Monday, Aug. 27, 1934

Grandstand Play

In April 1933, the U. S. dropped the gold standard like a hot cake. All exports of gold to keep the dollar at 100-c- ceased. Last January the dollar was given a new par of 59-c- and went back on what Washington liked to think of as a new gold standard. Gold poured into the U. S. from abroad to keep the dollar from climbing above par -- $880,000,000 of it at the new value. But from January until last week not one ounce of gold left the U. S. to bolster up a sinking dollar. The reason was simple; the dollar did not sink.

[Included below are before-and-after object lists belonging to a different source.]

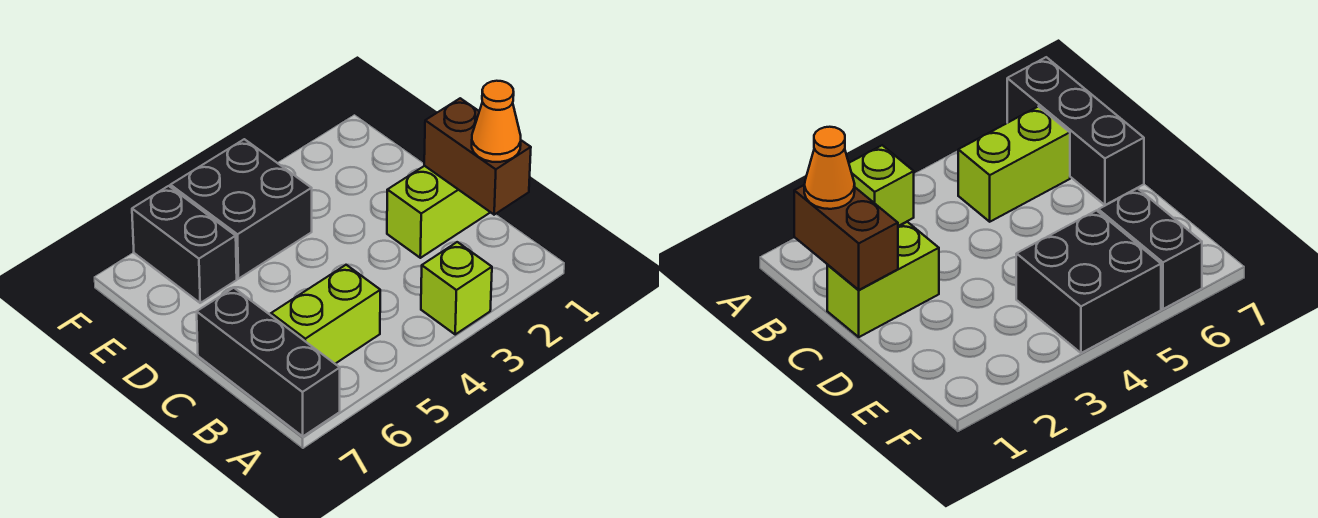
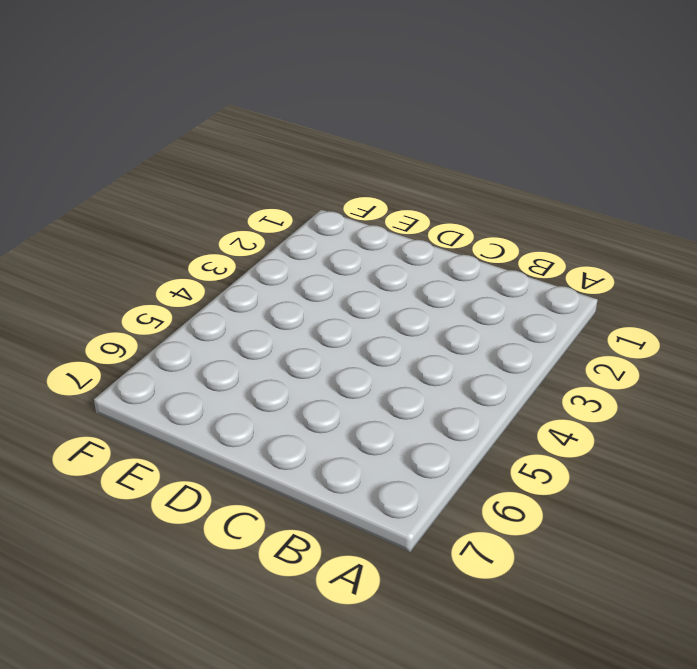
none -> lime 1x1 brick [421,242,492,334]
none -> black 1x3 brick [197,288,340,436]

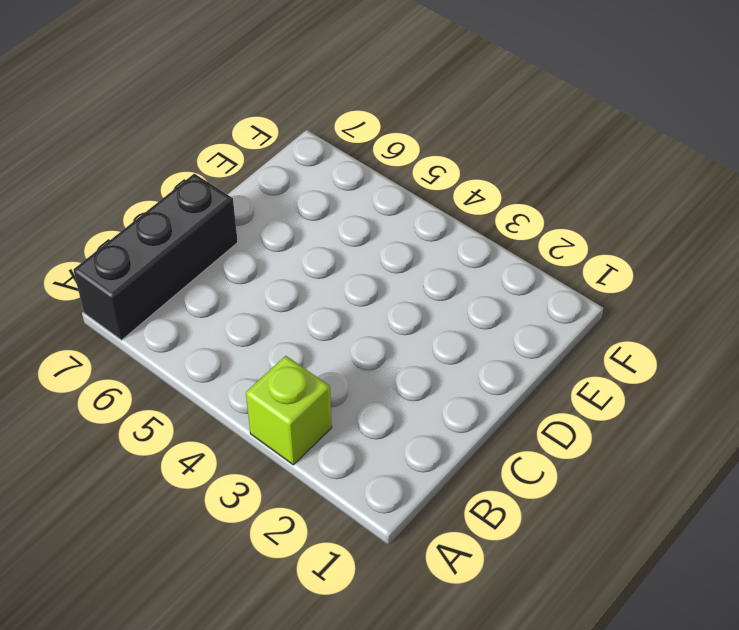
none -> lime 1x2 brick [271,265,380,364]
none -> lime 1x2 brick [387,166,490,258]

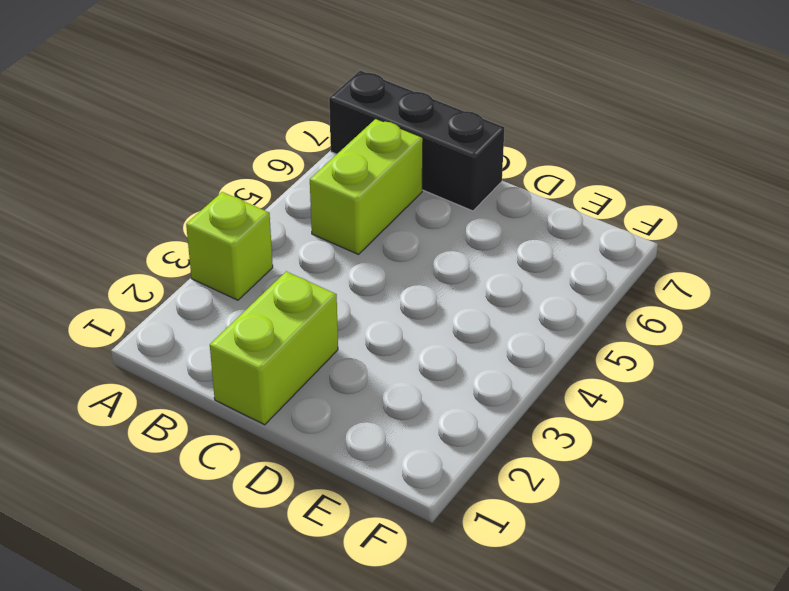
none -> black 2x2 brick [170,139,312,279]
none -> black 1x2 brick [132,186,237,303]

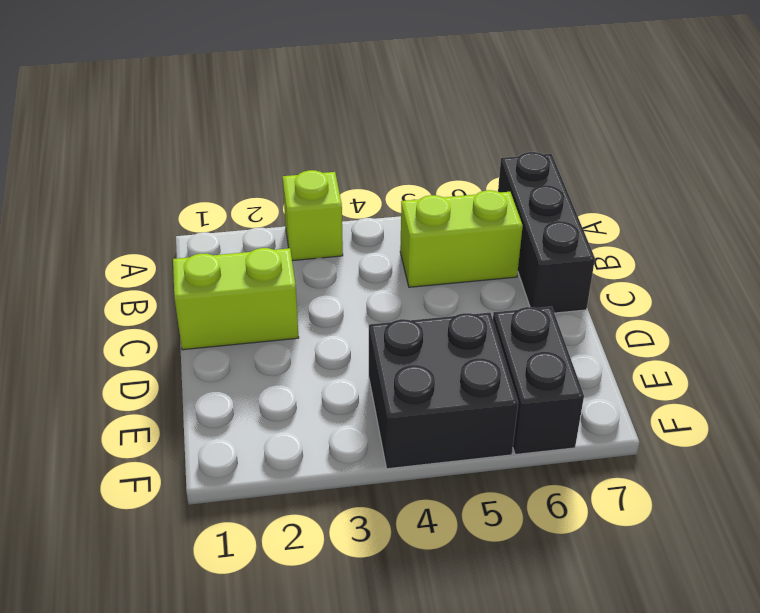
none -> brown 1x2 brick [424,98,531,215]
none -> orange 1x1 cone [472,81,521,162]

Fortnight ago nationalization of silver gave the devalued dollar its first bad sinking spell, and last week gold flowed out again. Manhattan's Guaranty Trust Co., which made the shipment, had to get the Government to sell it gold for export since no one but the Government now owns gold. Permission was given in a trice. S.S. Manhattan sailed with $1,000,000 of gold for France, $279,100 for Belgium. S.S. Scythia, which entered New York Harbor with $577,900 of gold from Britain, sailed back with it still aboard.

Such was the Treasury's answer to foreign skeptics who doubted that the U. S. would actually ship gold to support the dollar. The answer was practically shoved at them because the dollar had sufficiently recovered before the gold left the U. S., so that Guaranty Trust had no real need to export it. Financiers had a very good idea that the shipment was deliberately arranged by the Treasury, was a grandstand play to demonstrate that gold would be exported in the old-fashioned way.